I have, as a recovering retailer, run my own midnight opening several times, and I assure you, it's better to control the retail gods than be at their mercy. The sense of vague superiority one might sense from clerks holding the keys to something so desirable is not imaginary, and like guests at Disney World, we are their voluntary captives, subject to ridiculous, overpriced product offers with high profit margins. And, because the power of consumerism compels us, many of us feel we must buy something besides what we've come for, be it a hint book, T-shirt, decal, action figure or set of collectible cards. We can't seem to help ourselves, as though the money infused in our bank accounts is some toxicity we must expel.

The store is crowded with demanding gamers. A few have become vocal about their desire to just go ahead and get the damn game, the kind of temperament as infectious in a crowd as a yawn, a cough or ebola. The mood threatens to shift in troubling ways, as the final few minutes tick away before the game is pulled from locked cabinets and put in our meaty hands. Desire has become need, and need become entitlement. I wonder why I am here, but never think to leave. Not without the product I've come to buy.

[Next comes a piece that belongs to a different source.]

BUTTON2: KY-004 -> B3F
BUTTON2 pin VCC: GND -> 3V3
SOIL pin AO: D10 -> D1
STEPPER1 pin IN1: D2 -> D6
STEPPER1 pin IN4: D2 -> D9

How many people? A hundred maybe, at 40 bucks a pop, plus whatever tchotskes impulse-demanded at the point of sale, means this relatively insignificant location in a strip mall on the outskirts of a moderate Midwestern town put five large in the company coffers. How many other stores in how many other chains in how many other cities? As the first game is given to the first gamer, the numbers spin out of control fiercely annexing zeros.

The night air is a slap in the face. It will take me several days to realize why, on my chilly ride home from the midnight launch of The Burning Crusade, I felt so little enthusiasm for my purchase. Maybe it's because I've been on both sides of the looking glass and saw in myself something which seemed before so ridiculous. Either way, it is the last launch I plan to attend.